* [Instructions to follow]
Everything in the entries is to be written out exactly, except for the pictures.

----------

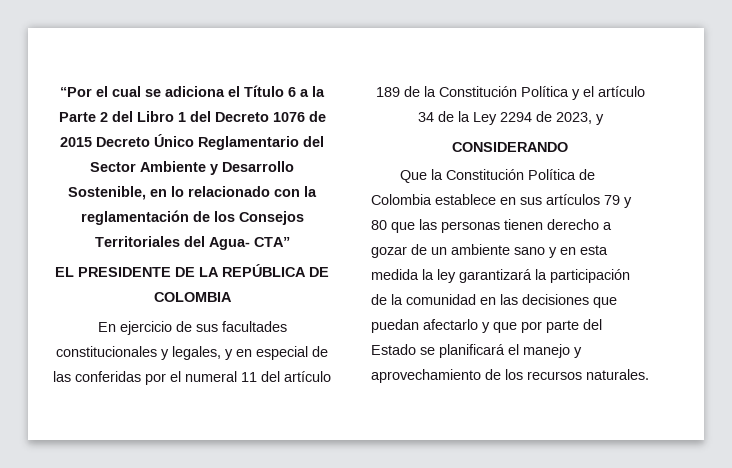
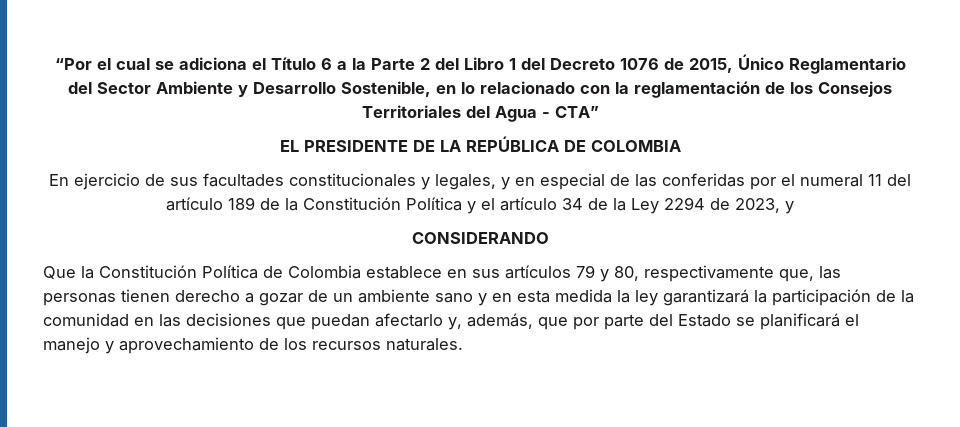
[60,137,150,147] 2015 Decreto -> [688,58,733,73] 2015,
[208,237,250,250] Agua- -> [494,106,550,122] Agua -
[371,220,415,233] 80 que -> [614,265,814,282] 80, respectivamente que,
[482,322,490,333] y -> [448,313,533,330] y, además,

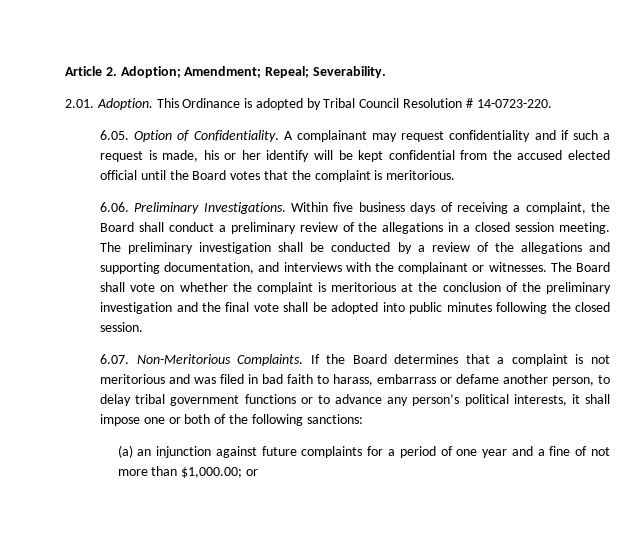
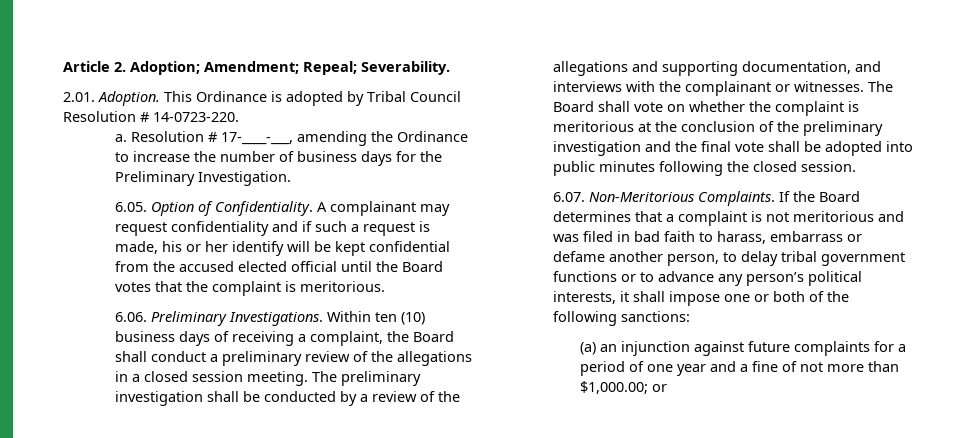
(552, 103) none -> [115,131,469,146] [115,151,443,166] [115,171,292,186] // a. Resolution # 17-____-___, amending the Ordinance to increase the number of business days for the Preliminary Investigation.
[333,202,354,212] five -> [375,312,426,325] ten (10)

----------

* [Solution to the exercise]
[60,137,150,147] 2015 Decreto -> [688,58,733,73] 2015,
[208,237,250,250] Agua- -> [494,106,550,122] Agua -
[371,220,415,233] 80 que -> [614,265,814,282] 80, respectivamente que,
[482,322,490,333] y -> [448,313,533,330] y, además,

(552, 103) none -> [115,131,469,146] [115,151,443,166] [115,171,292,186] // a. Resolution # 17-____-___, amending the Ordinance to increase the number of business days for the Preliminary Investigation.
[333,202,354,212] five -> [375,312,426,325] ten (10)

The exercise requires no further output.